As we move into the peak of the homebuying season, economic uncertainty is putting a damper on what’s typically a bustling time for real estate. From stock market volatility to shifting tariff policies, prospective homebuyers are feeling the pinch, and real estate professionals are seeing the effects first-hand. With rising mortgage rates and fluctuating investments, many are hitting pause on their dreams of homeownership.
Rising Uncertainty and Hesitation in Homebuyers
Just a few weeks ago, Scott Price, a Los Angeles real estate agent, received an unexpected phone call. A buyer, just two days before closing, decided to pull out of a deal. The reason? Growing fears about the economy, including looming layoffs at the buyer’s company. With no confidence in the stability of their financial future, the buyer walked away, forfeiting a 3% deposit.
Price, who has been in the business for over 20 years, admitted that this was a rare occurrence. “It was definitely unusual,” he said, noting that contract cancellations, though not unheard of, have become more frequent in recent weeks. In fact, data from Redfin shows that between March 17 and April 13, over 14% of home purchase agreements in the U.S. were canceled—the highest rate for this time of year since 2020, when the pandemic froze much of the housing market.
Tariffs and Stock Market Instability: A Double Whammy
Adding to the hesitation, President Donald Trump’s recent tariff announcements have sparked concerns about rising costs for everything from furniture to construction materials. Economists are predicting that this could lead to inflation and even a potential recession later this year. However, many real estate professionals believe they’re already feeling the ripple effects.
Even before the tariff announcement on April 2, the pace of home sales had been sluggish. The National Association of Realtors reported that March saw a 5.9% drop in existing home sales compared to the previous month—the weakest sales rate for March since 2009. Despite hopes that the spring market would bring a rebound, rising economic uncertainty and a stock market sell-off have further disrupted the real estate market.
For first-time buyers, particularly, the volatile stock market has led to even more caution. “Young buyers are particularly wary,” said Maddy Mixter, a real estate agent in Tacoma, Washington. “They’re concerned about the possibility of another downturn, and that’s making them hesitant to sell their stocks or make a big purchase like a home.”
The Impact of Rising Mortgage Rates
As if economic uncertainty weren’t enough, mortgage rates have also seen a significant uptick. The bond market, which directly impacts mortgage rates, has been volatile, with the yield on 10-year U.S. Treasury bonds hitting 4.5% in the wake of the tariff news. This has caused mortgage rates to rise, with the average rate for a 30-year fixed mortgage showing its largest weekly increase in nearly a year.
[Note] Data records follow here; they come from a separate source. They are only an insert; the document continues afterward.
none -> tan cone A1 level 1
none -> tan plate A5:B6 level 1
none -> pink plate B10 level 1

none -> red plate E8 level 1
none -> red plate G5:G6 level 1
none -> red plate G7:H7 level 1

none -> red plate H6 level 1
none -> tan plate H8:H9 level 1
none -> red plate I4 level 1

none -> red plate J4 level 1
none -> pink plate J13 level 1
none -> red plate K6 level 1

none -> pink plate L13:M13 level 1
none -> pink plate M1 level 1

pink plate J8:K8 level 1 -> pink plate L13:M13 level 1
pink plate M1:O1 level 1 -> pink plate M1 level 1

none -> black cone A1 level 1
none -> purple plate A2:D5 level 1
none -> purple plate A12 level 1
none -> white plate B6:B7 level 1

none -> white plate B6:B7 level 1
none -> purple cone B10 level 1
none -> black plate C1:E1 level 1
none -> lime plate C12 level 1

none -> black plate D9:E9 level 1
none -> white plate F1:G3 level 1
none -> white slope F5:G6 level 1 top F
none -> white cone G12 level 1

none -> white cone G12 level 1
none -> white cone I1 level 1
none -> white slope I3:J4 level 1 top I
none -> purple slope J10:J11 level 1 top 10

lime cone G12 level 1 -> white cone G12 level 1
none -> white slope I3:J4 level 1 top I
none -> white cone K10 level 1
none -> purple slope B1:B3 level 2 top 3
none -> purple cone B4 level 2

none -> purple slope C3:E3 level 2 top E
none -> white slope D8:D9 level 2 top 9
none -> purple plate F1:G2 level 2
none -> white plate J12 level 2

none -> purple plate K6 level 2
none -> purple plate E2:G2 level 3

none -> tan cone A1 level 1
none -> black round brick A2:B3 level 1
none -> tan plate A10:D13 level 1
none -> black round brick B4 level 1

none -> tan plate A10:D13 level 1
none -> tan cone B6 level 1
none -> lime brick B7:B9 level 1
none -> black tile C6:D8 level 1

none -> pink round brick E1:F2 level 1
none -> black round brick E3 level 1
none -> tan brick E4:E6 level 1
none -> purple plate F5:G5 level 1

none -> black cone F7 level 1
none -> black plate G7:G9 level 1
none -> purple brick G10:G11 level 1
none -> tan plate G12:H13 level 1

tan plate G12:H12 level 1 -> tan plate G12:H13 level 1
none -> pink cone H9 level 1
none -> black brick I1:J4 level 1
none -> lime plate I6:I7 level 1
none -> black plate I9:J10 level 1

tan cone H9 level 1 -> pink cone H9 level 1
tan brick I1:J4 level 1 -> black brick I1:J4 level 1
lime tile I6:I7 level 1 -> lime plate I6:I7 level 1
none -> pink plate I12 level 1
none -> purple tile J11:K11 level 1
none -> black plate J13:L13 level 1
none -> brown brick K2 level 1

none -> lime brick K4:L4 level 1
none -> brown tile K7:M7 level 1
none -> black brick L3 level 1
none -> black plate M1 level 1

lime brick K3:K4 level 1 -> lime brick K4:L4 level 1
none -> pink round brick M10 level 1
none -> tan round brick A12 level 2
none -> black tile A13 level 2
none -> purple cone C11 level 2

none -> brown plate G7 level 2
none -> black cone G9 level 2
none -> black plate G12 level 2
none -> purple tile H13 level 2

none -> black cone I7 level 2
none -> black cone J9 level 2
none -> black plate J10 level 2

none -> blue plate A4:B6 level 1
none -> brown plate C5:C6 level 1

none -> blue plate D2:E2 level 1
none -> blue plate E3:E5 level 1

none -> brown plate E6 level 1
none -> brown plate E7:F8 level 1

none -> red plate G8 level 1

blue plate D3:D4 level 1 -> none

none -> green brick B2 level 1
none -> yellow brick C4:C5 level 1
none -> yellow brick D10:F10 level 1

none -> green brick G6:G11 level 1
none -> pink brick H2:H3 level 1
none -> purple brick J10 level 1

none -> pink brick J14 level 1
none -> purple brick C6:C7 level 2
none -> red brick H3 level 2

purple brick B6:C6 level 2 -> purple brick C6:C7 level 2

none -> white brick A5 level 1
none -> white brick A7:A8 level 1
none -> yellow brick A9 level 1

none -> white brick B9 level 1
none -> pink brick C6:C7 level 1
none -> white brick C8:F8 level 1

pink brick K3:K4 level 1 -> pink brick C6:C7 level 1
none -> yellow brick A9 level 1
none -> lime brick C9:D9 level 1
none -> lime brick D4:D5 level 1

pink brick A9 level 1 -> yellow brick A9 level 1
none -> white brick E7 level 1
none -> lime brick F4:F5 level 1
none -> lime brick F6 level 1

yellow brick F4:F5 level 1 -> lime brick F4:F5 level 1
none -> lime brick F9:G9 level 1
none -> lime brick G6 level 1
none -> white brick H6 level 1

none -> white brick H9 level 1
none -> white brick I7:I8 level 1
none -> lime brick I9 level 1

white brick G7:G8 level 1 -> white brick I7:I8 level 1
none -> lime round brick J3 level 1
“Every little increase in mortgage rates can make a big difference, especially for first-time buyers who are trying to get financing,” Mixter explained. Even a small increase in the interest rate can add hundreds of dollars a month to mortgage payments, making it even harder for buyers to afford homes.
Investing in Real Estate Amid Market Volatility
For those who have been saving for a down payment by investing in the stock market, recent losses might have derailed their plans. The Dow Jones dropped by 9.1% in the first three weeks of April, marking its worst performance in April since 1932. This decline has affected many potential buyers’ ability to fund a home purchase, as their savings in the stock market are now worth less.
Financial advisor Douglas Boneparth suggests those looking to buy in the near future may need to reassess their investments. “If you’re planning a short-term purchase, like buying a home in the next few years, it’s wise to make sure that money is not tied up in volatile assets like stocks,” Boneparth advised. “You want to ensure you have the necessary resources when it’s time to make that decision.”
Tariffs and Construction Costs: A New Challenge for Homebuyers
The tariffs introduced on construction materials and appliances have also impacted the decisions of homebuyers considering properties in need of renovation. Matthew Bizzarro, a real estate agent in New York and Westchester, noted that some buyers are now hesitant about purchasing fixer-uppers due to the increasing costs of materials. “People are starting to worry about the cost of renovating, especially with the tariff impact,” Bizzarro said.
Mixter also observed that many first-time homebuyers are shying away from homes that require major renovations. “In general, most starter homes need a little updating, but with the current climate, buyers are looking for properties they can move into immediately,” she explained.
However, some buyers, particularly older ones, are seeing real estate as a safe investment amidst market fluctuations. “They view real estate as a solid investment, especially with the recent stock market volatility,” Mixter noted.
With all the uncertainty surrounding tariffs, stock market instability, and mortgage rates, the spring homebuying season is off to a slow start. For those on the fence about making a purchase, financial experts recommend playing it cautious. As the market continues to adjust, it’s important to be strategic, stay informed, and ensure that your finances are in good shape before making a major investment. Patience may be key—but for many, this season might be a time to pause and reevaluate before taking the plunge into homeownership.